The prototype serves to understand what works and what doesn’t, and because it’s a low-cost version of your product, you can develop multiple versions, improving the experience every time, to refine your ideas until you come up with a satisfying solution for your customer.
Check out this case study featuring the Golden Gate Regional Center (GGRC), an organization that provides services and financial support to people with developmental disabilities in the San Francisco Bay Area, to see how design thinking and prototyping solved a huge problem for GGRC’s clients.
Marketing application: From landing pages to print ads, you can prototype your marketing materials and gain insights quickly. Draft different versions of your copy and marketing content.
Sales application: Prototype sales pitches, demo presentations and even variations of your sales process. Involve different people in the company in the prototyping process to gain insights from their points of view.
Once you’ve improved your prototypes with the feedback you received, you must test your final solution.
While the prototype allowed you to start a conversation with the stakeholders to understand better if your proposed solutions worked, testing your solution in the real world is what matters the most.
Testing shows if the problem you defined is really being solved.
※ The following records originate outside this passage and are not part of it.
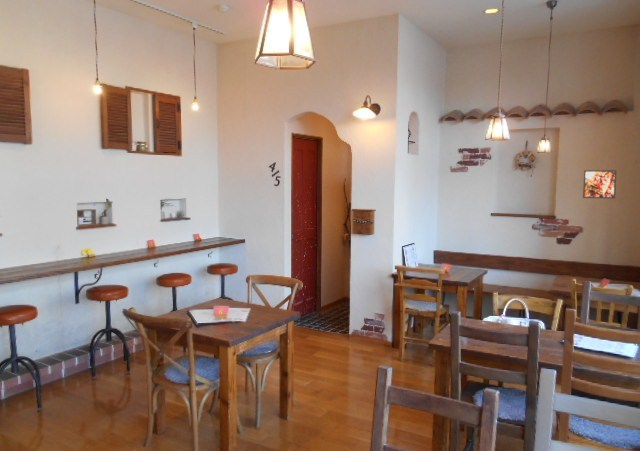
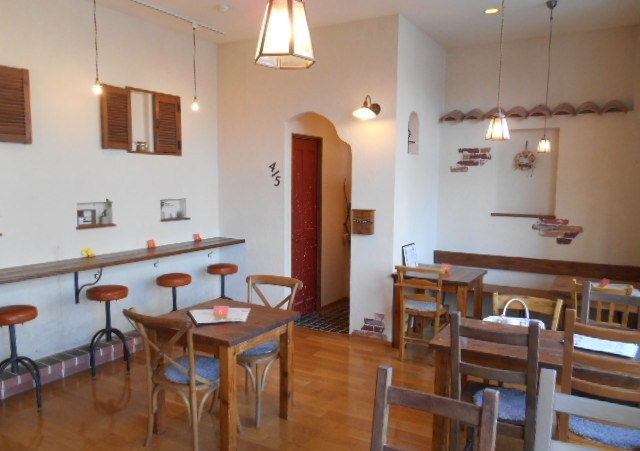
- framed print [582,169,618,200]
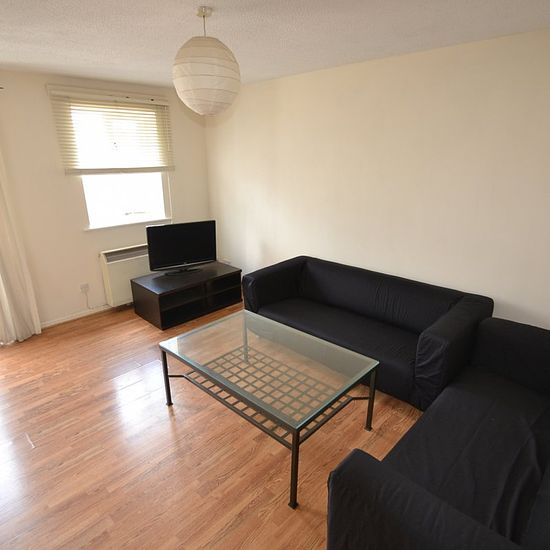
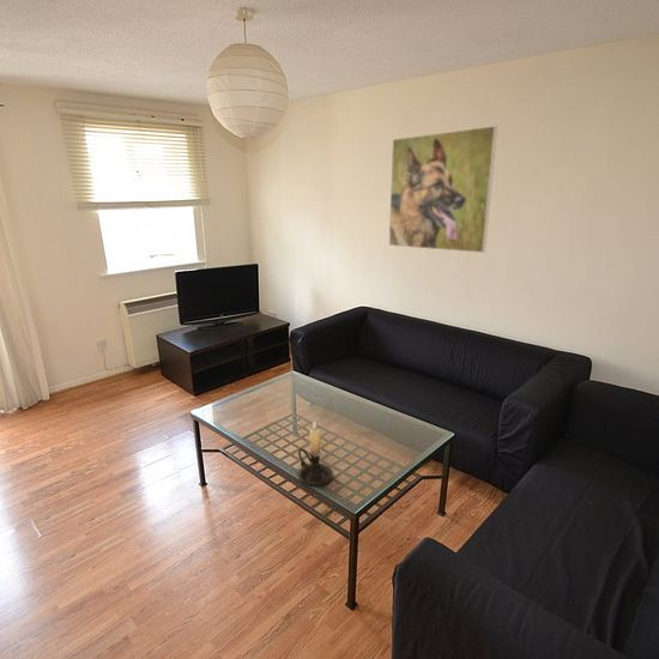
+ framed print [388,125,498,254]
+ candle holder [297,419,334,488]
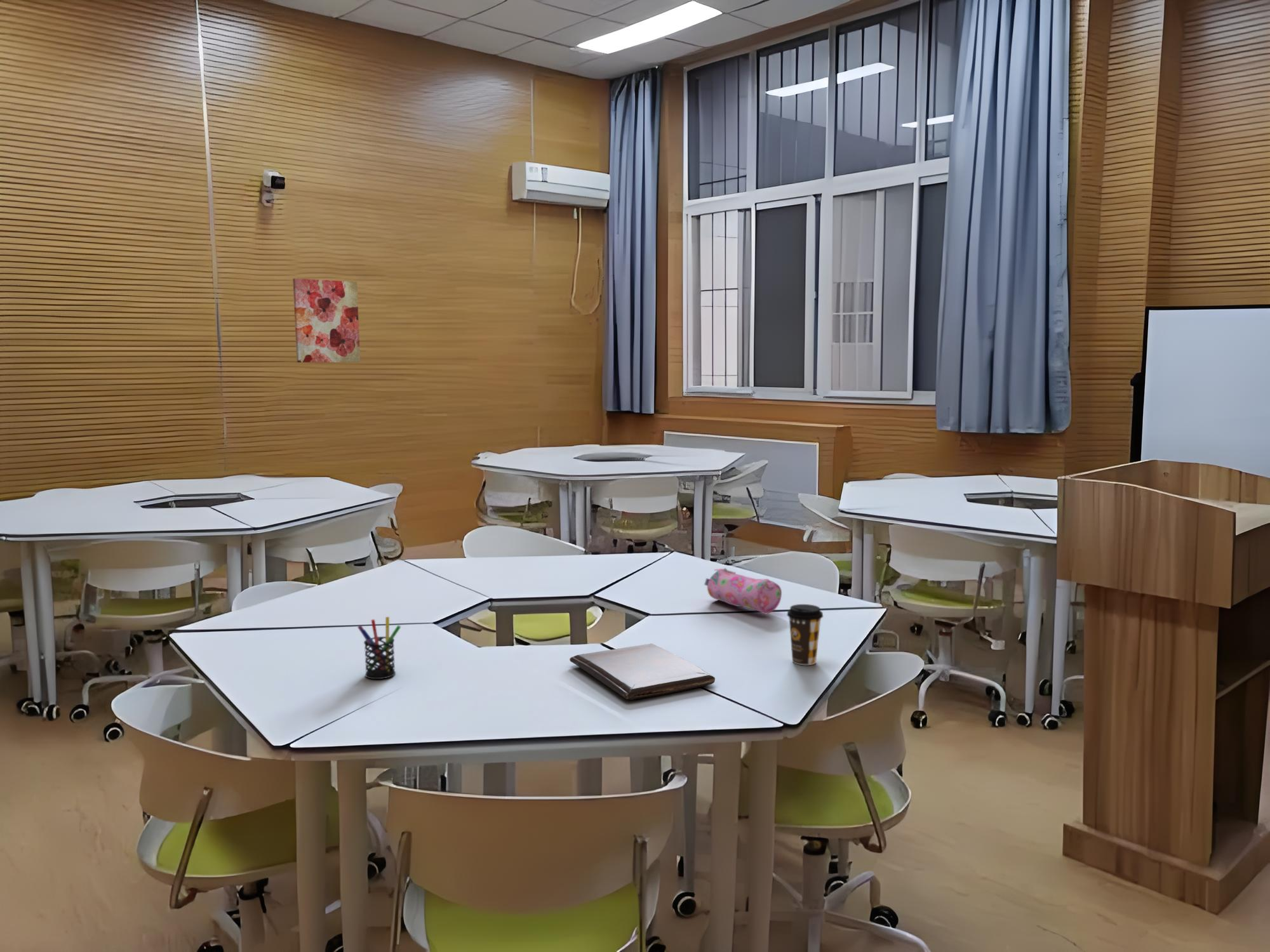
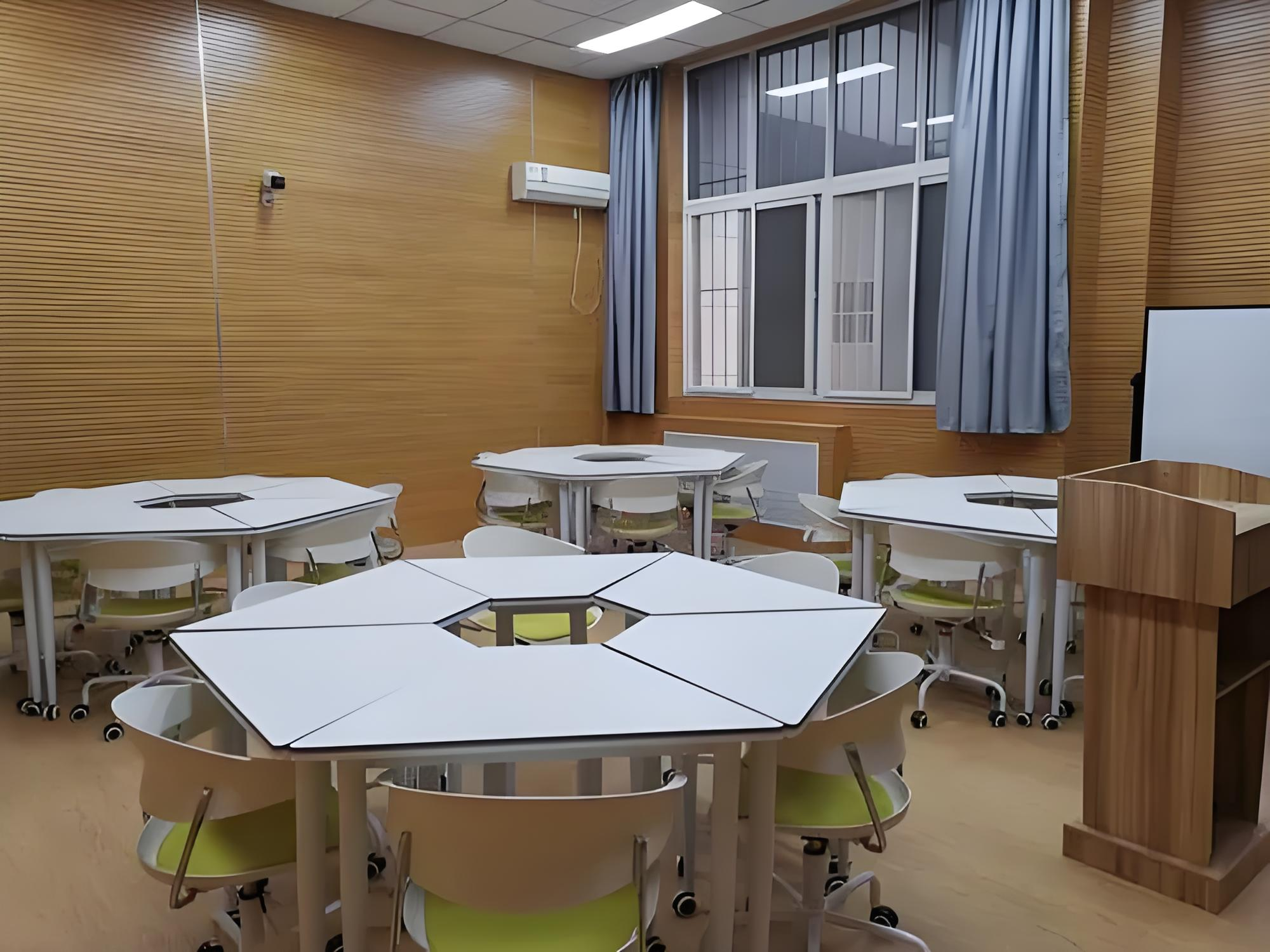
- wall art [292,278,361,363]
- book [569,643,716,700]
- coffee cup [786,604,824,666]
- pen holder [357,616,401,680]
- pencil case [704,567,782,615]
There must be an actual, measurable difference in the behavior or satisfaction of your clients. You must be willing to start over if the solution doesn’t work, because the final goal is to deeply understand your customer’s pain points and provide an effective solution.
A great example is the MRI machine. More than 80% of kids had to be sedated to get an MRI scan because they were terrified of the machine. General Electric tested a scanner decorated like a pirate ship (along with the room), changing the experience for the children. As a result, sedation rates dropped to 10% and kids were delighted, some of them even asking if they could come back.
Read about this one and other design thinking case studies here.
Marketing and sales application: Test your copy or pitch in the real world. Iterate and go back to the drawing board as often as you need to — that’s the price you must pay for innovation and growth.
Design thinking is a mindset that can revolutionize everything you do in marketing and sales, but only if you’re open-minded and willing to change. Almost 60% of salespeople say they won’t change their approach once they discover that something works for them. That's a problem you must address with your team.
Design thinking will help you know your clients’ needs deeply and develop innovative solutions.
This process, however, is not for one or two people in an office. It’s for a whole interdisciplinary team, it’s for your entire organization.
Marketing and sales professionals committed to a culture of design thinking must draw insights from finances, engineering, C-level executives, et cetera, to come up with the best solutions to your customers’ needs.